CONSIGNES À SUIVRE:
a) D'après l'extrait sur les concessions autoroutières, quelle réduction Area, filiale d'Eiffage, va-t-elle proposer sur des trajets réguliers ?
b) Rédigez la suite de l'extrait sur les concessions autoroutières, à partir de sa dernière phrase.

EXTRAIT CHOISI:

%%

Comment les services juridiques de Bercy et plus encore les magistrats du Conseil d’État ont-ils pu accepter de telles clauses ? L’Autorité de régulation des transports n’a même pas été consultée dans le cadre de ces négociations. Et elle ignorait tout de la teneur de ces contrats avant que nous les rendions publics. Ce simple fait dit tout de la puissance de contrôle et de régulation de cette autorité : elle est proche du néant. Elle n’a aucune prise sur les sociétés concessionnaires.
Rente perpétuelle
Ayant accepté d’être pieds et poings liés, l’État se retrouve sans aucune marge de manœuvre face à la toute-puissance de Vinci et Eiffage qui mènent le combat en avant-garde. Pour eux, les hausses des tarifs des péages sont non négociables : elles sont prévues dans les contrats. En guise de compensation, le ministre des finances en est réduit, comme face à TotalEnergies, à quémander un geste. Vinci Autoroutes a annoncé qu’il allait « bloquer sur l’ensemble de son réseau, les tarifs de péage de 70 % des trajets de moins de 30 km ». La « moitié des trajets de moins de 50 km » et les itinéraires de contournement de trente-cinq agglomérations desservies par son réseau bénéficieront également de cette mesure, précise l’entreprise. Le concessionnaire d’autoroutes Area, filiale d’Eiffage, lui va proposer une réduction de 40 % sur des trajets réguliers, pour les utilisateurs empruntant leurs autoroutes avec une fréquence de dix allers-retours par mois. Ces « efforts » sont censés compenser les milliards manquants aux finances publiques et profitant à la rente privée.

%%

DONNÉES FOURNIES:

%%

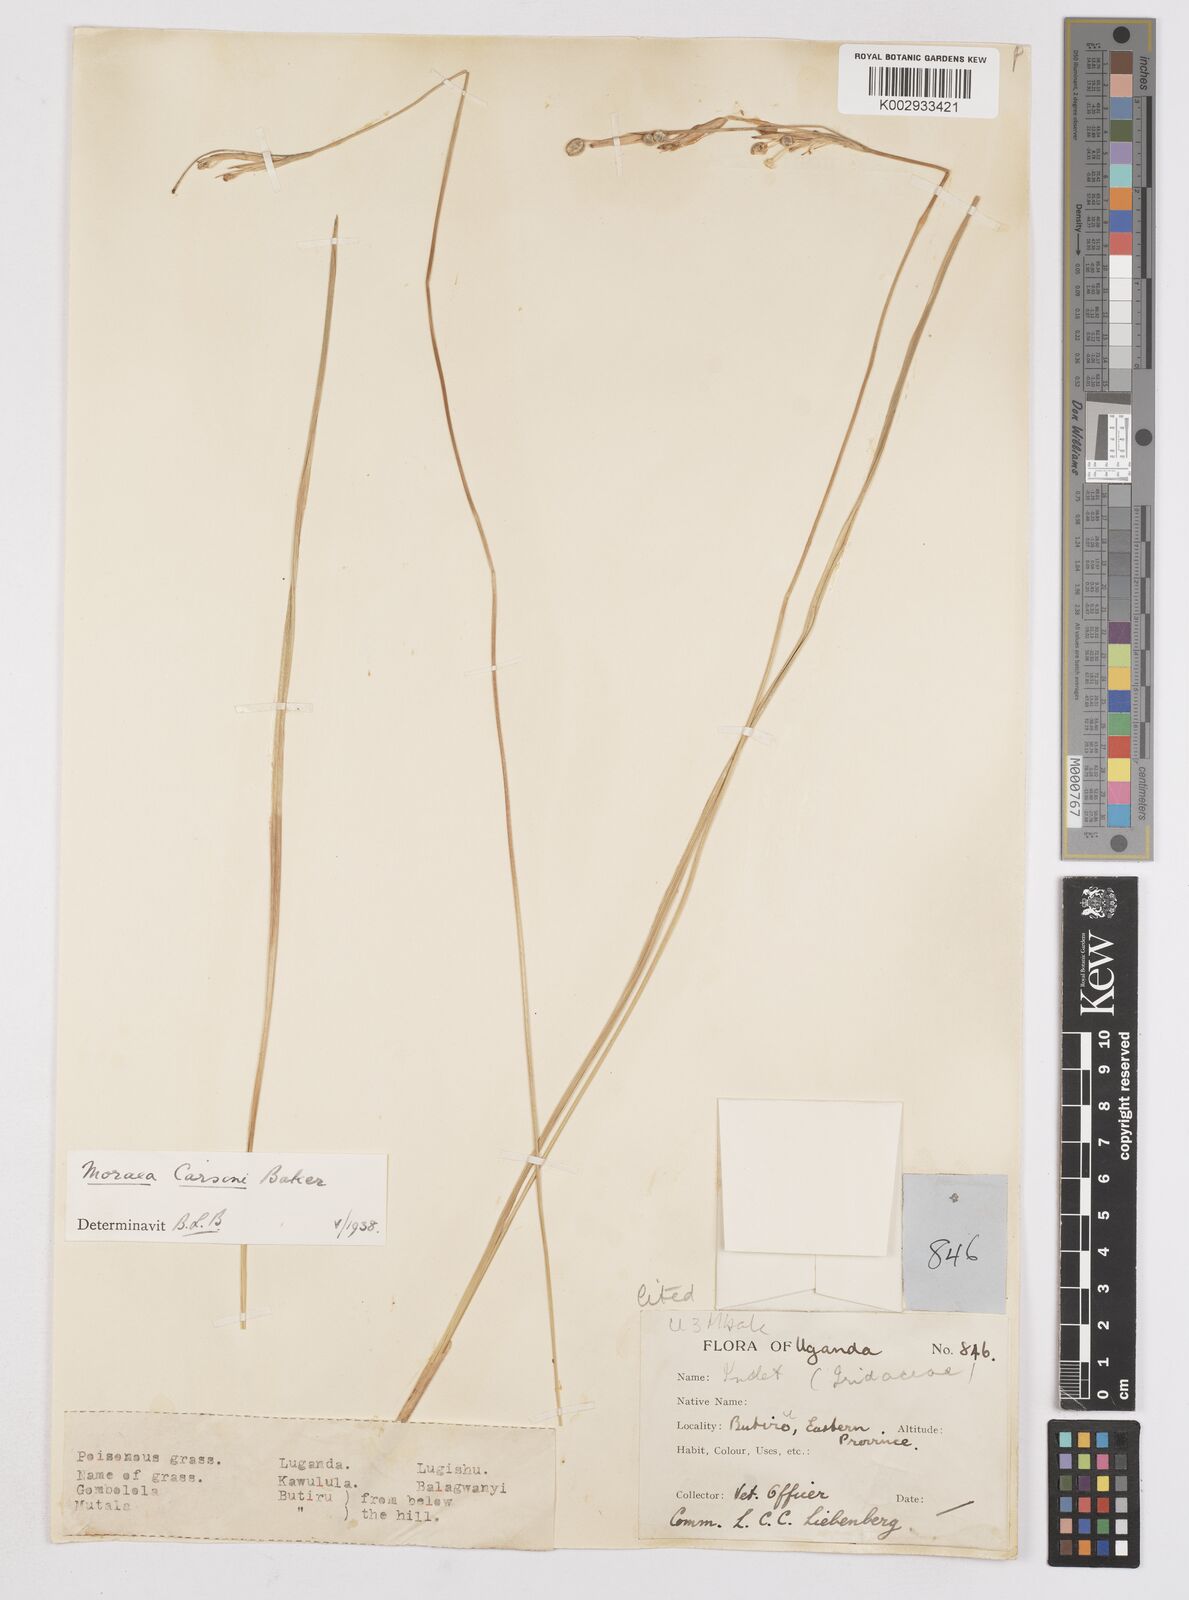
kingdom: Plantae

%%

RÉPONSES RÉDIGÉES:
a) Area va proposer une réduction de 40 % aux utilisateurs qui empruntent ses autoroutes à raison de dix allers-retours par mois.

b)
À la suite de la révélation du rapport de l’Inspection générale des finances publiques, de nouvelles voix se sont élevées dans les rangs du Parlement pour demander la renationalisation des autoroutes, comme le permet la loi au nom de l’intérêt général. Une suggestion impossible à mettre en œuvre, a insisté Christophe Béchu le 31 janvier à l’Assemblée nationale. La mesure coûterait trop cher pour les finances publiques, selon lui. Résumant la position du gouvernement, il préfère attendre sagement l’extinction des concessions sans rien faire.
Au vu de la longueur de la durée des concessions, cela revient à accorder une rente quasi perpétuelle aux concessionnaires privés. Selon le rapport de l’Autorité de régulation de transports, la première concession arrivant à échéance, celle de la Sanef accordée en 1963, se termine en 2031. D’autres s’échelonnent entre 2032 et 2036. Toutes les autres expirent après 2050. La plus longue, celle Cofiroute Duplex consentie en 1999, se terminera en 2086.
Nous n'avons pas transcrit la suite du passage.